DSIF Restricts NF-κB Signaling by Coordinating Elongation with mRNA Processing of Negative Feedback Genes

NF-kappa B is central for immune response and cell survival, and its deregulation is linked to chronic inflammation and cancer through poorly defined mechanisms. IkB alpha and A20 are NF-kappa B target genes and negative feedback regulators. Upon their activation by NF-kappa B, DSIF is recruited, P-TEFb is released, and their elongating polymerase II (Pol II) C-terminal domain (CTD) remains hypophosphorylated. We show that upon DSIF knockdown, mRNA levels of a subset of NF-kappa B targets are not diminished; yet much less IkB alpha and A20 protein are synthesized, and NF-kappa B activation is abnormally prolonged. Further analysis of IkB alpha and A20 mRNA revealed that a significant portion is uncapped, unspliced, and retained in the nucleus.
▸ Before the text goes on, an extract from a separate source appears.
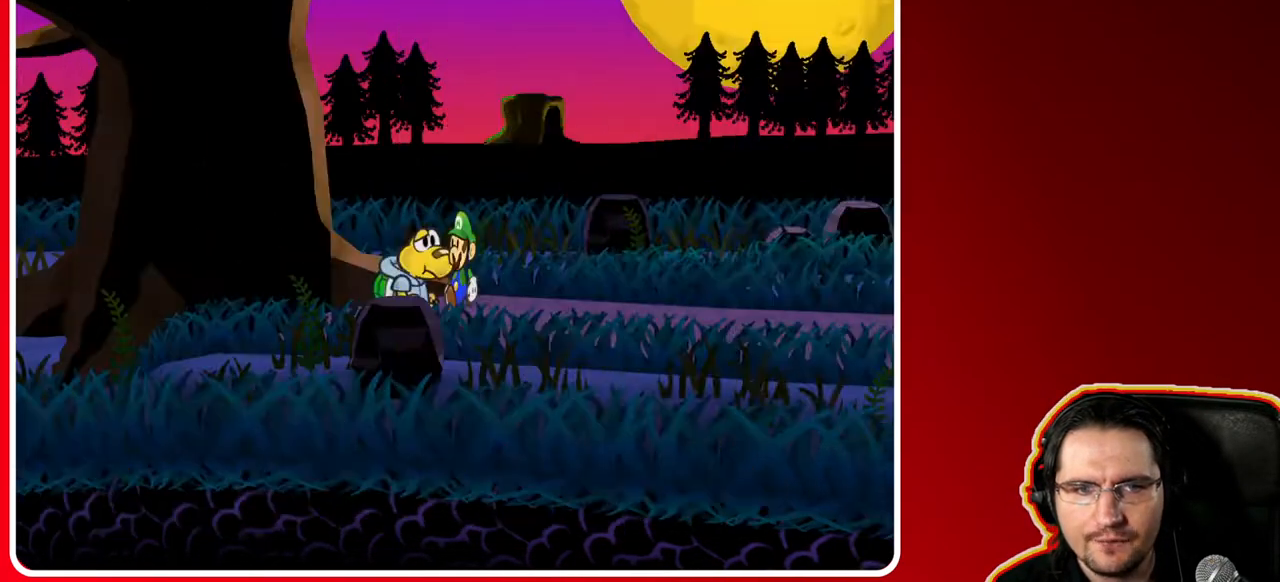
{"buttons": [], "left_stick": "up", "right_stick": "center", "events": [[317, "left_stick", "up"]]}
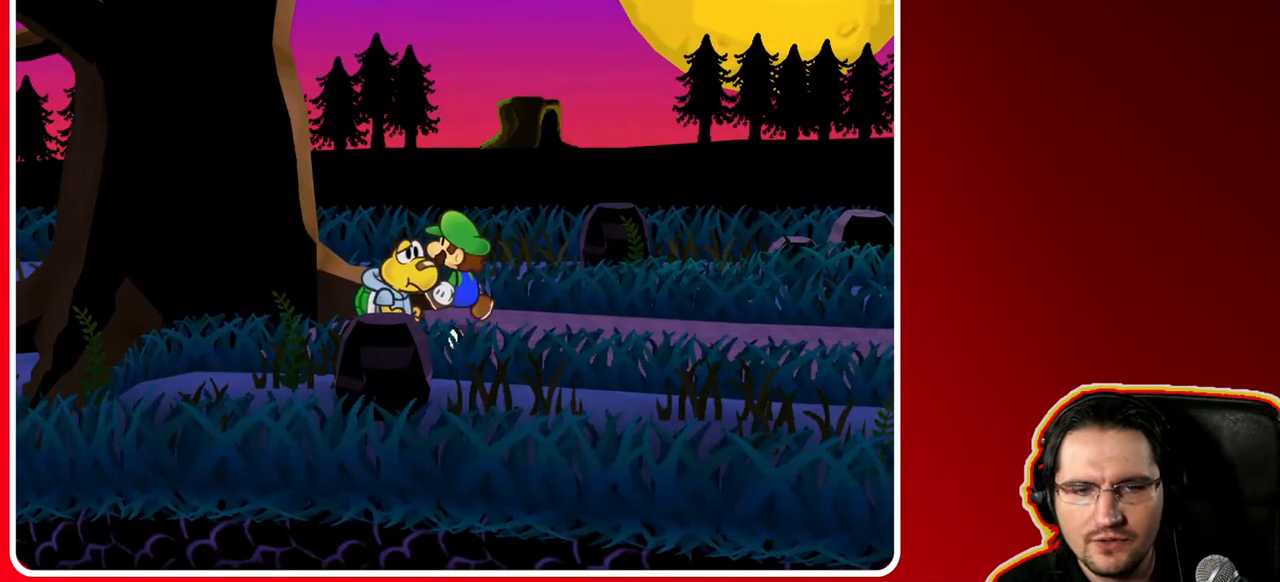
{"buttons": ["X"], "left_stick": "center", "right_stick": "center", "events": [[133, "left_stick", "left"], [167, "X", "down"], [283, "left_stick", "center"]]}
Interestingly, the Spt5 C-terminal repeat (CTR) domain involved in elongation stimulation through P-TEFb is dispensable for IkB alpha and A20 regulation. These findings assign a function for DSIF in cotranscriptional mRNA processing when elongating Pol II is hypophosphorylated and define DSIF as part of the negative feedback regulation of NF-kappa B.